═══ Records provided
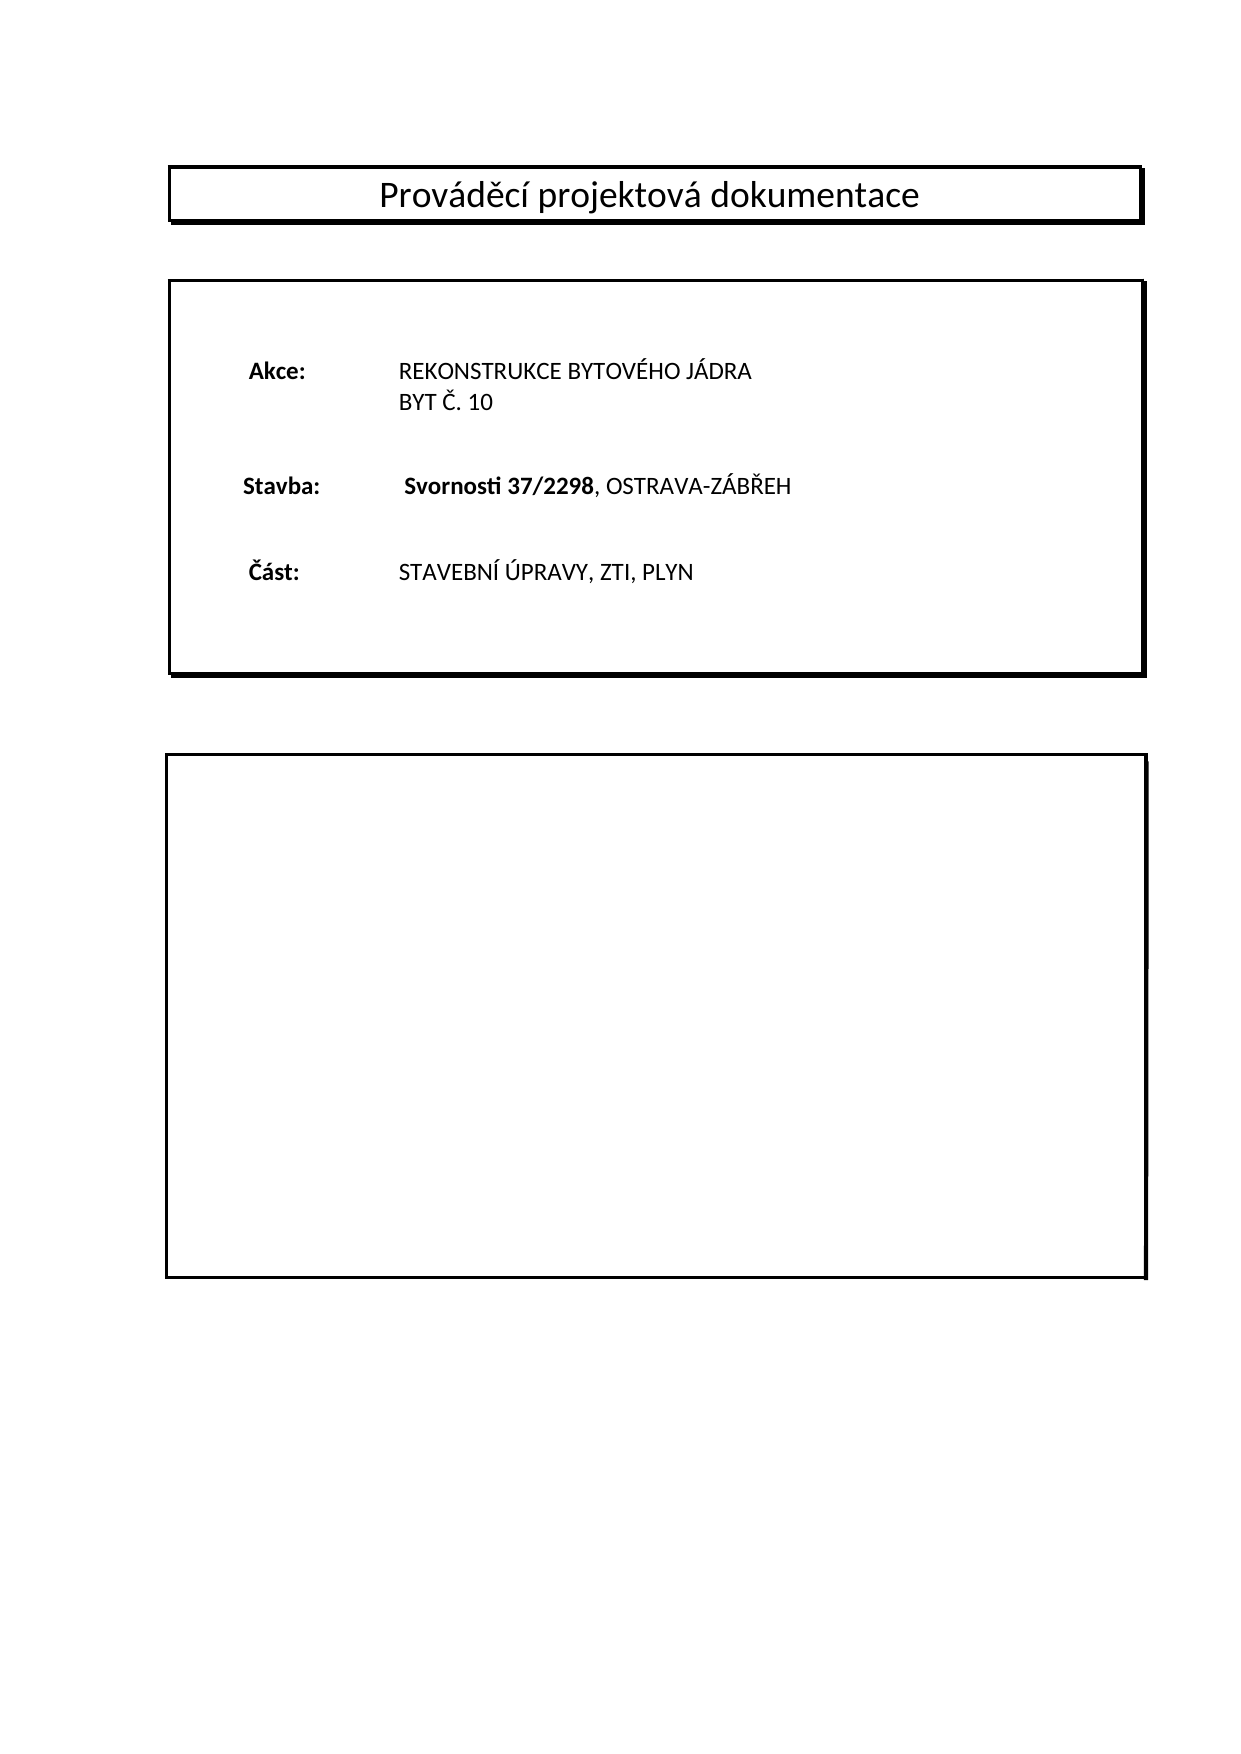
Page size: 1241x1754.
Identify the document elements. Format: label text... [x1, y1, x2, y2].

text Akce: REKONSTRUKCE BYTOVÉHO JÁDRA [177, 356, 1122, 386]
text BYT Č. 10 [177, 386, 1122, 417]
text Část: STAVEBNÍ ÚPRAVY, ZTI, PLYN [171, 551, 1141, 587]
text Prováděcí projektová dokumentace [171, 169, 1139, 219]
text Stavba: Svornosti 37/2298, OSTRAVA-ZÁBŘEH [171, 465, 1141, 501]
══════
*Problem description:* The answer must restate every entry word for word, with the pictures left out.

*Written response:*
Page size: 1241x1754.
Identify the document elements. Format: label text... [x1, y1, x2, y2].

text Akce: REKONSTRUKCE BYTOVÉHO JÁDRA [177, 356, 1122, 386]
text BYT Č. 10 [177, 386, 1122, 417]
text Část: STAVEBNÍ ÚPRAVY, ZTI, PLYN [171, 551, 1141, 587]
text Prováděcí projektová dokumentace [171, 169, 1139, 219]
text Stavba: Svornosti 37/2298, OSTRAVA-ZÁBŘEH [171, 465, 1141, 501]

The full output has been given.